GDM cases and controls were recruited from Nanjing Drum Tower Hospital in Nanjing, Jiangsu province of eastern China between April 2014 and April 2015. According to the guidelines from the International Association of Diabetes and Pregnancy Study Groups (IADPSG), GDM is diagnosed by specialist doctors38. During the same period, the women who also presented for routine GDM screening but in normoglycemic status were selected as controls. As a result, 113 cases and 396 age frequency matched controls were included in current study. After writing informed consent, each participant was interviewed by a well-trained interviewer with a structured questionnaire. Data available in the questionnaire include demographic data and lifestyle related factors such as cigarette exposure, physical activity, alcohol consumption, tea or coffee drinking, medical and reproductive characteristics etc. Full details of lipid parameters in the last trimesters of gestation were retrospectively extracted from medical records, including total cholesterol (TC), triglycerides (TG), low density lipoprotein (LDL), high density lipoprotein (HDL), and fasting blood glucose (FBG). Overall, 509 pregnant women provided venous blood samples within 1 week before delivery. Blood samples were shipped by cold chain equipment to the study laboratories and stored until analysis. Ethical approval for the study was obtained from the ethics committees of Nanjing Medical University and Nanjing Drum Tower Hospital and this study complied with the Declaration of Helsinki.
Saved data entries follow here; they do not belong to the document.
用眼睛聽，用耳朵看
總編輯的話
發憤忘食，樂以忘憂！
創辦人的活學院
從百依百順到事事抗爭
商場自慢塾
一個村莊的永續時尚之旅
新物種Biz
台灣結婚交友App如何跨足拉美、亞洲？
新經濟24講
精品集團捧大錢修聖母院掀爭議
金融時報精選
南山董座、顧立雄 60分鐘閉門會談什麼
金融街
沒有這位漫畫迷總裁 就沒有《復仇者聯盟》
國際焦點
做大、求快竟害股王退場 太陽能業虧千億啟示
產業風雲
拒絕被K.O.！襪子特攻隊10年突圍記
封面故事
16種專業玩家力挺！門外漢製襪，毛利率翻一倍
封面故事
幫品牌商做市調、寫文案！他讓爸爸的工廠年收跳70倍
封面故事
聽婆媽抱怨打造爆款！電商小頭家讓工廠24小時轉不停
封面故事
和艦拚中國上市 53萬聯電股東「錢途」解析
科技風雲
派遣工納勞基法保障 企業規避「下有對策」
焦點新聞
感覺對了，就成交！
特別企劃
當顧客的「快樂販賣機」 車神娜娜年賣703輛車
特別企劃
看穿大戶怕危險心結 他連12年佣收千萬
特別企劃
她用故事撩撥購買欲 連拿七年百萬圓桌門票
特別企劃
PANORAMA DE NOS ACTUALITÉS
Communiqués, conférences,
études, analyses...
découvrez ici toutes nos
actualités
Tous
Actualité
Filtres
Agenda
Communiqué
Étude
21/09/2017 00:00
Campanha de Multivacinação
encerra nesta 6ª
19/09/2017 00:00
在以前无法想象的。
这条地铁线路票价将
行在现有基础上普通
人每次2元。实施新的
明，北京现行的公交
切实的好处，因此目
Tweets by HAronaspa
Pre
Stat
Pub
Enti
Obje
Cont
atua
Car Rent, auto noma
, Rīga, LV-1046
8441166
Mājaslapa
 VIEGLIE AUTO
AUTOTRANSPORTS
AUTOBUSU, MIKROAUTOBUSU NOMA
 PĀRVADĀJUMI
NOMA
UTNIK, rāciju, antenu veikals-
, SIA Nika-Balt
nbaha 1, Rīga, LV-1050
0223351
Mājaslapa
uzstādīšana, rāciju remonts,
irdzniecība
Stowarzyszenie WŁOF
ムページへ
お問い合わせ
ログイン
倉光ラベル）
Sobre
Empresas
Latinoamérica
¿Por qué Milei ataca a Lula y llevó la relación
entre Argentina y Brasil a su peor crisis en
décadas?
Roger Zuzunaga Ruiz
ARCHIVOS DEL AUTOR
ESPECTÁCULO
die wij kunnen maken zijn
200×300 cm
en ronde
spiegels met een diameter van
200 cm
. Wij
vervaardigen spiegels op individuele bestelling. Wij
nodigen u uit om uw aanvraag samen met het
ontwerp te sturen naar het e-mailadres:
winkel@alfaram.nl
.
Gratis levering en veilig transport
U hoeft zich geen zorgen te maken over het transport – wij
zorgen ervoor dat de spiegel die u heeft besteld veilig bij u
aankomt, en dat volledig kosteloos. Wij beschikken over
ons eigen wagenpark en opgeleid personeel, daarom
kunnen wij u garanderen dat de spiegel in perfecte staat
Relative telomere length measurement

Genomic DNA was extracted from leukocytes of peripheral blood. Telomere length was measured on a modified quantitative polymerase chain reaction (qPCR) by ABI PRISM 7900HT Sequence Detection System (Applied Biosystems), which was previously described in our study39. This method expressed telomere length as a ratio of telomere repeat length (T) to single-gene copy number (S)(T/S). A lower T/S ratio reflects shorter RTL. The reference DNA (pooled from 5 healthy controls) was used to generate a standard curve for quantification. After exclusion of outliers, average cycle threshold (Ct) values of the remaining samples were calculated. Telomere PCR systems included primer TEL1,5′-GGTTTTTGA[GGGTGA]4GGGT-3′ and primer TEL2,5′-TCCCGACTAT[CCCTAT]4CCCTA-3′. The single-copy gene(36B4) primers included 36B4u, 5′-CAGCAAGTGGGAAGGTGTAATCC-3′, and 36B4d, 5′-CCCATTCTATCATCAACGGGTACAA-3′. Samples were performed in duplicate in 384-well plate and mean was used for calculations. Each reaction system contains 10 μl SYBR ® Green PCR Master Mix (Applied Biosystems) and a 5 ng/µl of DNA. Personnel of the laboratory that measured LTL were blinded to characteristics of the participants. RTL was calculated on the basis of Cawthon’s formula40,41:

$${2}^{-({\rm{\Delta }}\mathrm{Ct}1-{\rm{\Delta }}\mathrm{Ct}2)}={2}^{-{\rm{\Delta }}{\rm{\Delta }}\mathrm{Ct}}$$

Statistical analysis

Analyses were all performed with Stata version 9.2 (Stata Corp, College Station, TX). Sample characteristics were described as Means and SDs, or percentages. Pairwise comparisons for categorical variables (maternal age at delivery, secondhand smoking status, physical activity) were performed using Pearson Chi-square test. Continuous variables were analyzed by Paired t-test. To assess the associations of RTL on the risk of GDM, Logistic regression model was used to estimate odds ratios (ORs) and 95% confidence interval (CI) for GDM risk with RTL (categorized as RTL of <0.264, 0.264–0.355, ≥0.355), adjusting for maternal age at delivery. In addition, Linear correlation test was used to test the association of lipid profiles with RTL among controls. All statistical tests were two-sided. P value < 0.05 considered significant.